I’m not talking about idiots or ignoramuses. I’m talking about the kinds of dummies that read all of those books that are ostensibly written for “dummies.”
I contend that they are written for anything but classic dummies.
Take a look at some of the titles of these books, and you’re bound to be impressed at their breadth of knowledge. There’s a lot of practical, tutorial-style books on software and applications such as “Search Engine Optimization for Dummies” or self-help books such as “Living Gluten Free for Dummies.”
There are also books on subjects that one might otherwise take in advanced college courses such as “Nanotechnology for Dummies” or “Genetics for Dummies.”
In “Physics for Dummies,” there’s a chapter on quantum physics, which is so arcane that it once inspired Nobel Prize-winning physicist Niels Bohr to comment that if it doesn’t totally confuse you, then you don’t understand it.
It seems that quantum physics makes everybody a dummy.
As a science educator, I have a particular affinity for those various “dummies” books on scientific topics. Where is an intelligent person – who doesn’t happen to be a rocket scientist – turn to get scientific information?

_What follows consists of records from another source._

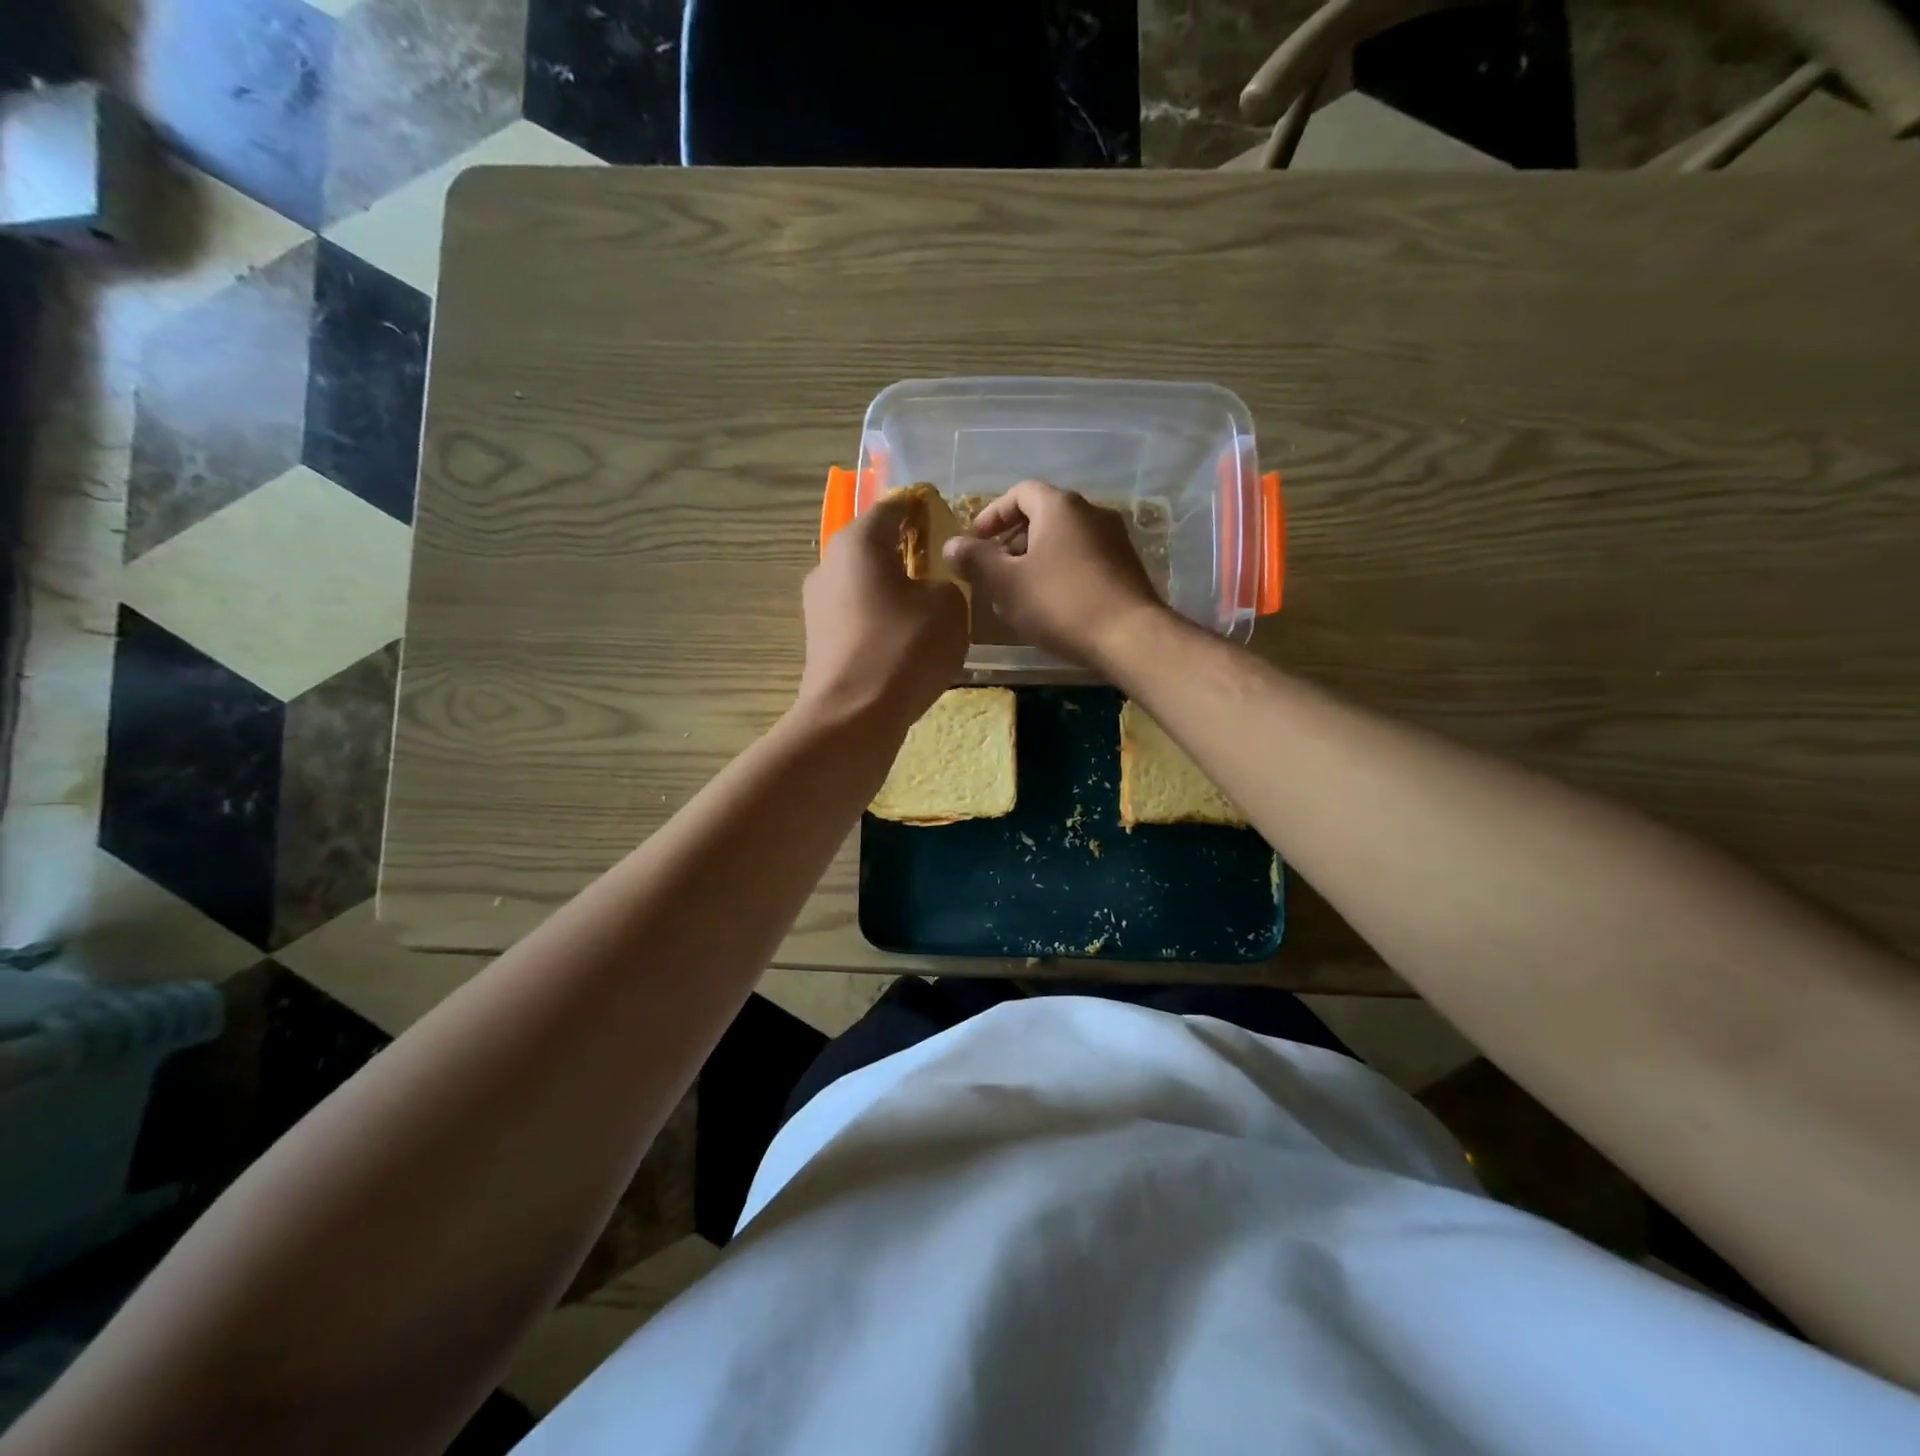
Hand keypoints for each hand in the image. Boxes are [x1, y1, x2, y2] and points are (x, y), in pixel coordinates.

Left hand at [797, 492, 969, 732]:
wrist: (852, 718)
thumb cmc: (903, 649)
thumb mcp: (949, 607)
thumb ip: (948, 582)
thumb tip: (931, 588)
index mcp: (858, 541)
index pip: (895, 507)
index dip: (924, 509)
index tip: (947, 521)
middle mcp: (829, 564)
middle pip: (876, 547)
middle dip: (910, 554)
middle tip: (944, 571)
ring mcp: (818, 605)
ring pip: (867, 585)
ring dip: (896, 591)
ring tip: (930, 613)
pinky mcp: (819, 641)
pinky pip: (859, 617)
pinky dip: (883, 621)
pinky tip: (907, 645)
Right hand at [944, 479, 1164, 667]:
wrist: (1130, 636)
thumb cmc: (1060, 603)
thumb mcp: (1006, 583)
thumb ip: (976, 560)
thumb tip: (951, 544)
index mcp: (1059, 506)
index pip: (1020, 492)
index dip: (993, 514)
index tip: (975, 542)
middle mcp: (1091, 512)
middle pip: (1043, 515)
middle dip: (1013, 540)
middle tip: (994, 571)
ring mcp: (1114, 539)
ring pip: (1064, 540)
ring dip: (1036, 559)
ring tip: (1019, 592)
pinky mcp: (1126, 566)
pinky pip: (1084, 559)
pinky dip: (1061, 571)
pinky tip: (1052, 604)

You could do worse than a “dummies” book.
There’s actually a societal need for more science “dummies.”
In their book “Unscientific America: How Science Illiteracy Threatens Our Future,” Chris Mooney and Sheril Kirshenbaum describe how, in an era when science and technology are essential to American prosperity, greater public awareness of science is essential.
Another book, “Denialism” by Michael Specter, states the case plainly in its subtitle: “How Irrational Thinking Hinders Scientific Progress, Harms the Planet, and Threatens Our Lives.”
These authors further suggest that enhanced science literacy should start with our elected officials, who too often twist and mangle science for political purposes.
From energy policy to global warming to the avian flu, there are hosts of headline-grabbing subjects that have their basis in science and technology.
I personally don’t have a great deal of confidence that some politicians grasp the nuances of these issues, or even if they do, they wouldn’t distort them for political advantage.
In his inaugural address, President Barack Obama vowed to “restore science to its rightful place” in the public dialogue and political decision-making.
In that regard, I would be encouraged to know that there are a few serious civil servants in Olympia who carry “dummies” books in their briefcases.
Maybe someday I’ll write a “dummies” book. I’m not sure what subject I know well enough to qualify as a bonafide dummy, though.
Except, maybe, I could write the definitive “Dummies books for Dummies.”